Cesar Vallejo
Somewhere in the collected poems of Cesar Vallejo he uses the phrase 'pharaonic sandbank.'
Vallejo's language is the kind of language only a real surrealist can get away with, which is how I came to remember the phrase 30 years after first reading it and which is why I still don't know what it means and don't care.
(It's the edition translated by the poet Clayton Eshelman, a real windbag of a poet, a dark black book published in the early 1970's.)
The book wore me out, I couldn't keep up with it, it was like a beating heart that Vallejo himself had cut out of his own body and placed on the page, blood and everything. If you dared touch Vallejo's heart he'd just laugh his evil little laugh and go right on writing the next poem.
It was and wasn't like looking at paintings by Paul Klee, where everything begins to look like a painting by Paul Klee after you've seen a number of his paintings. Reading Vallejo, little pieces of his language would begin to stick to you, infiltrate your system from the capillaries downward, only to manifest years later in your consciousness as if out of nowhere.

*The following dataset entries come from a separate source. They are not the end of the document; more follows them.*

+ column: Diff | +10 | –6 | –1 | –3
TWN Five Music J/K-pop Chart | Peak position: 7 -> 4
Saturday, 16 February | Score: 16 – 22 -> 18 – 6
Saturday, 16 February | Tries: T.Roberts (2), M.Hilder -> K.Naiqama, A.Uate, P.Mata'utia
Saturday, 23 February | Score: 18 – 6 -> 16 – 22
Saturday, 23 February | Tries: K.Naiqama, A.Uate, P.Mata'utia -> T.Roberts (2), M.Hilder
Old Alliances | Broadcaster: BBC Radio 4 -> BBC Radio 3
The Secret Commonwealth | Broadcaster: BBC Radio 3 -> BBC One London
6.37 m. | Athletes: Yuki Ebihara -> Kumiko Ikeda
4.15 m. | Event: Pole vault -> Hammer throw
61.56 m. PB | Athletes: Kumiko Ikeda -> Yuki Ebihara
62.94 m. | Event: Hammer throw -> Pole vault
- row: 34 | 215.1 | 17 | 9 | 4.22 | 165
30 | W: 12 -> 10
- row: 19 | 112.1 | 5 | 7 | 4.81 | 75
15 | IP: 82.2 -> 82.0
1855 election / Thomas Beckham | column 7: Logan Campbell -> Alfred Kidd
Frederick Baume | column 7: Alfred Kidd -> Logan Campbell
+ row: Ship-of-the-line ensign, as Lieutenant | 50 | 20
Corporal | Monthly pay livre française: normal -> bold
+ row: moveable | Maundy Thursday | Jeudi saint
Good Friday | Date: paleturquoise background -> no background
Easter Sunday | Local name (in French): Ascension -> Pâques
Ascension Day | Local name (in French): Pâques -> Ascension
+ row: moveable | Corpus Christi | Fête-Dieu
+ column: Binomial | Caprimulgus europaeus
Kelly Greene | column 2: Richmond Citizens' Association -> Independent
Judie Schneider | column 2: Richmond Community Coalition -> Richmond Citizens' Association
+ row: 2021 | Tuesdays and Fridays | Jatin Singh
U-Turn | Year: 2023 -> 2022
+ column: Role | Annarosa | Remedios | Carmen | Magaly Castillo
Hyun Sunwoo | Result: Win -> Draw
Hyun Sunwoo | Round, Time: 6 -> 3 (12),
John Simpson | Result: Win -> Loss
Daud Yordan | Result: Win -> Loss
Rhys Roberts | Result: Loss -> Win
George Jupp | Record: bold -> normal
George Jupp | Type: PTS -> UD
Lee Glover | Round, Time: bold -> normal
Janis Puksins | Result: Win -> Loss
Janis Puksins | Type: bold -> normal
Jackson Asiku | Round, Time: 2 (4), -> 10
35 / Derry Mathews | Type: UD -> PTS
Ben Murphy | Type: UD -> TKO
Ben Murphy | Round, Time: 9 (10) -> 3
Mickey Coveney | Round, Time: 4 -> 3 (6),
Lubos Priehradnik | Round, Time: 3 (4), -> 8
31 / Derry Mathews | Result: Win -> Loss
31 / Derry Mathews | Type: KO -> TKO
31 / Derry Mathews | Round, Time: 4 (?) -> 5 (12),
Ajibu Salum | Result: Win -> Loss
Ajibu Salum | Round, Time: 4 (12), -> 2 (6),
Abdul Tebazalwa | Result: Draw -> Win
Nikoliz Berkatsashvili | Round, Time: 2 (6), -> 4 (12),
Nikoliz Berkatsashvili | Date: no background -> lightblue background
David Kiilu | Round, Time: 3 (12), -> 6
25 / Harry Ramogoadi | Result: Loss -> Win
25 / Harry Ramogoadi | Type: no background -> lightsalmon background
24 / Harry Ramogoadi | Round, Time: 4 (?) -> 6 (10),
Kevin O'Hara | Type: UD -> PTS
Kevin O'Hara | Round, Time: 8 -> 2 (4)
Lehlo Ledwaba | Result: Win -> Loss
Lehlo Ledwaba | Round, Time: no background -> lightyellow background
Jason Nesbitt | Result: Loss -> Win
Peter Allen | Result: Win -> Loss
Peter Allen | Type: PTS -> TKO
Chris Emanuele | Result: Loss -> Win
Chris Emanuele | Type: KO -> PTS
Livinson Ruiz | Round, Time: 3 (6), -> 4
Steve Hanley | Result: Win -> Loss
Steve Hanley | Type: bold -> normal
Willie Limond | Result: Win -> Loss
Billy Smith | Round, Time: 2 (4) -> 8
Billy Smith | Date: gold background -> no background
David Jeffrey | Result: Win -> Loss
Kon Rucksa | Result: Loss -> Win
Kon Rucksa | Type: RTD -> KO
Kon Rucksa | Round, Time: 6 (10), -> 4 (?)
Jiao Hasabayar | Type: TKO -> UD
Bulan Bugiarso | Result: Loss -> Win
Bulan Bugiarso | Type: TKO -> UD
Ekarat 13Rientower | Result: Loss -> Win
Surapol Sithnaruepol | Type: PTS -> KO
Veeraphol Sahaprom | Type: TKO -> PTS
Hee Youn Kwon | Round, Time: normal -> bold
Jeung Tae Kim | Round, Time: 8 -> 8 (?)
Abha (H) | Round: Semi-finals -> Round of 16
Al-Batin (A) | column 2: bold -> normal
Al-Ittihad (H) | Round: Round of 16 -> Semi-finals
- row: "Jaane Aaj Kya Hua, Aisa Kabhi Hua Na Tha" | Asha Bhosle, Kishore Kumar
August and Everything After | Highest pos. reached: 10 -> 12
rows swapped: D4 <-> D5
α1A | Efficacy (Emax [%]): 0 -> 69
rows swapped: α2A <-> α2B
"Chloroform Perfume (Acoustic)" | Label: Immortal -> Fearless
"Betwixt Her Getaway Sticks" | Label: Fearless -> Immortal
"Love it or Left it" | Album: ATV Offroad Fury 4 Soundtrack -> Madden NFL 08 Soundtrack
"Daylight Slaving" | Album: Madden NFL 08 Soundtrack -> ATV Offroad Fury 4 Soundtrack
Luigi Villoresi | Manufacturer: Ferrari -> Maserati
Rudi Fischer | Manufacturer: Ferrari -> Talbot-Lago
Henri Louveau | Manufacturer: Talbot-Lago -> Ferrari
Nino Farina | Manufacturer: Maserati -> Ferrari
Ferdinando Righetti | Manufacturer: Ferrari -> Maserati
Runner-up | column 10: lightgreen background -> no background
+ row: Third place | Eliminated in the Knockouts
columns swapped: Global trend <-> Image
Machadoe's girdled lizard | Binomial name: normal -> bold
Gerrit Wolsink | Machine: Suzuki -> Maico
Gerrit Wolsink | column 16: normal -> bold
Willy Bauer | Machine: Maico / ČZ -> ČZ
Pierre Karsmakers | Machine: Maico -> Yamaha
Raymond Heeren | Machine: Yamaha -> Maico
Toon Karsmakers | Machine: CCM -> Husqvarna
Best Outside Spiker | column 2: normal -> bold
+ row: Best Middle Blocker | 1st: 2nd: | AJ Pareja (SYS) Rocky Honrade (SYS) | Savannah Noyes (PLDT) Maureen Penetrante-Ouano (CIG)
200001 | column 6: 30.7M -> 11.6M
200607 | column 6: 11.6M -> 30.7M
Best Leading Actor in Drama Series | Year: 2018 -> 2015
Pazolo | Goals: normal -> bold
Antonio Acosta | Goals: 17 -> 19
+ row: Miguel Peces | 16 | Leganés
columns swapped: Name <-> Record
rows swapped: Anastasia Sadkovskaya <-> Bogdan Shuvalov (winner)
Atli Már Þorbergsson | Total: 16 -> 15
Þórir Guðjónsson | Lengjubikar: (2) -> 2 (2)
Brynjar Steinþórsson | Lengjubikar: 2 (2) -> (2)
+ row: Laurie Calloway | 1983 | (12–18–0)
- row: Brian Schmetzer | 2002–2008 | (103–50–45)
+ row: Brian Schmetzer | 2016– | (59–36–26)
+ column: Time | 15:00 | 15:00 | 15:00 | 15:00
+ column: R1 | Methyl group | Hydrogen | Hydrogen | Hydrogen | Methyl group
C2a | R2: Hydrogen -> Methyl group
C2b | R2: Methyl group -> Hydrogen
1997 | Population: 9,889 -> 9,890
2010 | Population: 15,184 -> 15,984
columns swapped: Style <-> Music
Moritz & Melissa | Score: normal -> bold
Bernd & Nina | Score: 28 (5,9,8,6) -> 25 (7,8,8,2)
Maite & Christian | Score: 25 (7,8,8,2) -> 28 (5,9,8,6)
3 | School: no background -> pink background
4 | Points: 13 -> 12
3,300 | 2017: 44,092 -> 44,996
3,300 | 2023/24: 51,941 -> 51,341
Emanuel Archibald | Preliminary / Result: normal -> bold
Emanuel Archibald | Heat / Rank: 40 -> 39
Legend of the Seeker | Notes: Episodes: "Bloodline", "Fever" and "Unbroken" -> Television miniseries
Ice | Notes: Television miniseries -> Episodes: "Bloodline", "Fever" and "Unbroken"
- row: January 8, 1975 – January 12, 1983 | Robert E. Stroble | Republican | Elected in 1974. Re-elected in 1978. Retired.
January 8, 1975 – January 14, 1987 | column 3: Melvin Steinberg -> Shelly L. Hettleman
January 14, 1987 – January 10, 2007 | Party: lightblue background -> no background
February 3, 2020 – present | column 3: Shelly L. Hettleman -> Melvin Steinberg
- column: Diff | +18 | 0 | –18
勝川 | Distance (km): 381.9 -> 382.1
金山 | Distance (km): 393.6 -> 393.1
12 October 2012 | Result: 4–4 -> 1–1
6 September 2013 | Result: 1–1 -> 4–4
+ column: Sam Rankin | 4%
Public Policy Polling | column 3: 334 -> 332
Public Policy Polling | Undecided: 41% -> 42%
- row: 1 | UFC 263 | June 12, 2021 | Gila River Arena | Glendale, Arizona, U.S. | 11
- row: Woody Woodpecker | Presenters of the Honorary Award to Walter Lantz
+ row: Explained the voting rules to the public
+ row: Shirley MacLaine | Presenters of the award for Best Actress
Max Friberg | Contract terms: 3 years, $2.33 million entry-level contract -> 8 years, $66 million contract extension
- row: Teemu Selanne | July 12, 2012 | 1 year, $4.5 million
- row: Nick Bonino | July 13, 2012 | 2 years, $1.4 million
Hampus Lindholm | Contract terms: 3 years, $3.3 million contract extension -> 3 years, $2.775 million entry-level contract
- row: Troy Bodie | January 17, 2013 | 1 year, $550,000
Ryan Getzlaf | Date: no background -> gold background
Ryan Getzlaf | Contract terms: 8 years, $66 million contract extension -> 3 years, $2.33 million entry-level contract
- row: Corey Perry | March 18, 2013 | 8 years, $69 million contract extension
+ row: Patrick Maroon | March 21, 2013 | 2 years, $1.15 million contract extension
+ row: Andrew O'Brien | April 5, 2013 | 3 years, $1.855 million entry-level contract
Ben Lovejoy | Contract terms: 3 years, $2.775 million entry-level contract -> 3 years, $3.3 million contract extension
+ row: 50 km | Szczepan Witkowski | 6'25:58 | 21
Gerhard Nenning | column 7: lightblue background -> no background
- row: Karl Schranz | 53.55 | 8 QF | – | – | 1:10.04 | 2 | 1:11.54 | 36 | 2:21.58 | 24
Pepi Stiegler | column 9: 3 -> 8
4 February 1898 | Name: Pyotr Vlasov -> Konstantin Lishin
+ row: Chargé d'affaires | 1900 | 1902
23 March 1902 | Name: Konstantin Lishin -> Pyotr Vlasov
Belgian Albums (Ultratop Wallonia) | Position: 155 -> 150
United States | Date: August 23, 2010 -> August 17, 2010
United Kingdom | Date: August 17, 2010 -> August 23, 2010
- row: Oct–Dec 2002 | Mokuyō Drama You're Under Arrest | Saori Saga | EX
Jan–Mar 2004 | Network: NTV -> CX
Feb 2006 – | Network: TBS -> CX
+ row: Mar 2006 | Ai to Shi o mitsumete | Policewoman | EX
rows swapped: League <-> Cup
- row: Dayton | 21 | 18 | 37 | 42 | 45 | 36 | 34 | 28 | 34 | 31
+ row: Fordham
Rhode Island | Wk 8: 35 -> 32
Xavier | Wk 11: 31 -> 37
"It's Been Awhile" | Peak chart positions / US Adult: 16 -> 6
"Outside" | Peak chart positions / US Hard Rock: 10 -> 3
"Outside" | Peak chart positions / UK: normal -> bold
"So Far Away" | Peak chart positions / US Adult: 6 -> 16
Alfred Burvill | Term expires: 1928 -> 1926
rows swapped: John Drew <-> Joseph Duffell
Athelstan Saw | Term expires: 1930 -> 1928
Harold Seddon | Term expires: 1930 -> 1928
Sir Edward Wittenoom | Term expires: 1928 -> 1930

On a bike ride yesterday toward the Marin Headlands, the pharaonic sandbank of Cesar Vallejo materialized. Before beginning my descent from Hawk Hill toward Point Bonita, I paused, seeing that I could either plunge into the unknown or turn back toward everything I'd left behind.
I followed my heart into the abyss in celebration of the great poet Cesar Vallejo, trusting that my love of the pharaonic sandbank would keep me from falling into the midst of some world I'd never comprehend.